IPAV sets out how new Govt could cut €32k off new home prices
The new Government needs to incentivise small and large builders by making building finance available at interest rates of between 1pc to 3pc, IPAV, the Institute of Professional Auctioneer & Valuers, has said in a new document being sent to all political parties entitled ‘Tackling the Housing Crisis’ .
The organisation says mezzanine finance currently available at exorbitant rates of 15pc to 20pc, is prohibitive and all such costs are passed on to the house buyer.
IPAV is also calling for the Department of Environment, Community & Local Government to be empowered to provide such finance to builders who may wish to participate in what would be an Agreed Price Building Scheme (APBS), which would be in the region of €100 per sq. foot, excluding site costs and works. The organisation estimates that both these measures could slash €25,000 from the cost of a typical home. A VAT reduction from 13.5pc to 9pc would cut an additional €7,000 approx. from the price of a home with no loss to the Exchequer since it would benefit from increased volume of house sales.
IPAV says the measures would be fail-safe since the Government could readily borrow from the ECB at historically low interest rates, and the monies would be repaid to the Government as the properties are sold.
Among the other measures in the document are:
Ø A full Cabinet post for the housing sector;
Ø An easing of the Central Bank mortgage lending restrictions by increasing the loan to income ratio from 3.5 times income to 4 or 4.5 times income;
Ø Increasing the number of areas of operation of the new Development Contribution Rebate scheme beyond Dublin and Cork to prevent the kind of acute shortages currently being experienced in these cities reaching regional centres in the next 18 months. The scheme during 2016 and 2017 offers, subject to certain conditions, between 80% and 100% rebate on development levies paid;
Ø Extending the scope of this scheme to include developments of less than 50 units;
Ø A review of the recently introduced Vacant Site Levy of 3pc to ensure it is sufficient to serve its intended purpose of preventing the hoarding of sites by speculators and bringing more land in city centres into production.
Pat Davitt, Chief Executive of IPAV says the series of measures are intended to “release the stubborn impediments that are central to deepening and exacerbating the current housing crisis.”

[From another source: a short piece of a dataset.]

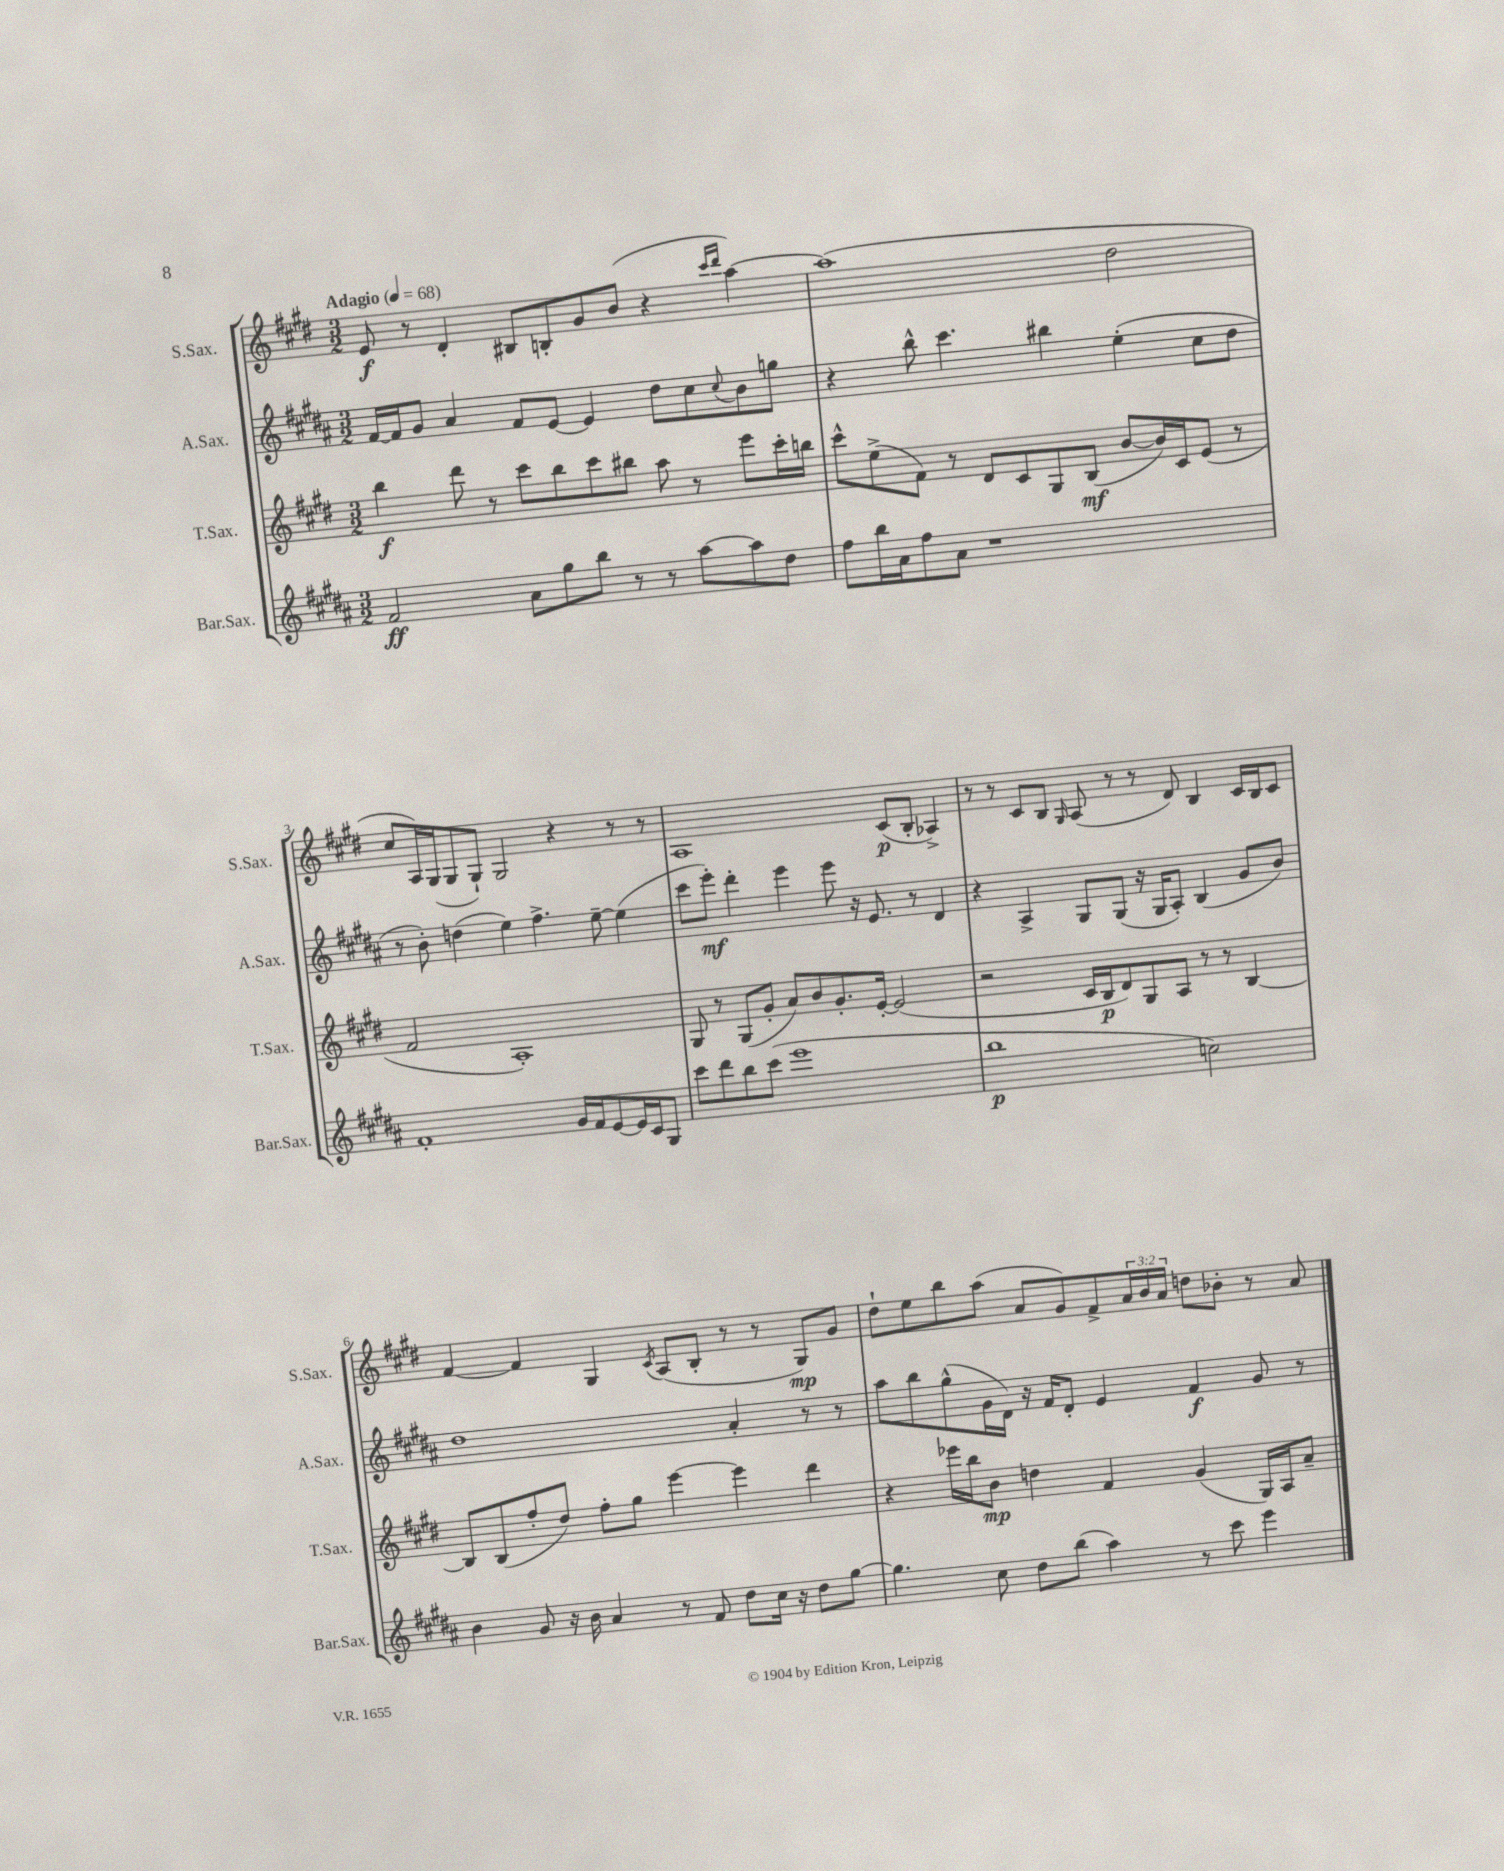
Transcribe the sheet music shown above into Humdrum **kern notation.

“Choice is diminishing and social change is being foisted upon people. Those who can’t rent are falling into homelessness, are being temporarily housed by the State in hotels or are staying longer with their families. Those who can’t buy are renting longer or are being pushed out into the suburbs. Those who build properties are finding the cost of building prohibitive.”
He said house prices nationally are still 35pc to 40pc behind the peak of 2006. Second hand homes in many areas of the country are being sold for substantially less than the cost of new builds. And in the Greater Dublin area the majority of building is happening in areas which can command higher sale prices.
“Social change of the nature currently happening as a result of the housing crisis should not happen as a by-product of policy. We need a definitive whole of Government approach planning cohesively and thoroughly for a sustainable property market.”
IPAV’s document questions the policy of NAMA in continuing to sell large numbers of residential units to foreign investment funds and says consideration should be given to NAMA supporting Irish governmental institutions such as housing agencies in acquiring properties.
It also calls for a full Cabinet position for housing and states: “The prolonging of the housing crisis is not helped by the current administrative and political structure where Government departments focus on the issues from a perspective of individual departmental or ministerial responsibility. Housing policy is so critical to the social and economic wellbeing of any society, but particularly one such as Ireland with severe legacy effects from the financial collapse, that it needs a whole of Government approach. We would encourage the new Government, whateverform it takes, to appoint a full cabinet minister with responsibility for the housing sector.”
It also recommends the setting up of a consultative Property Council, comprised of all stakeholders to advise the new Minister.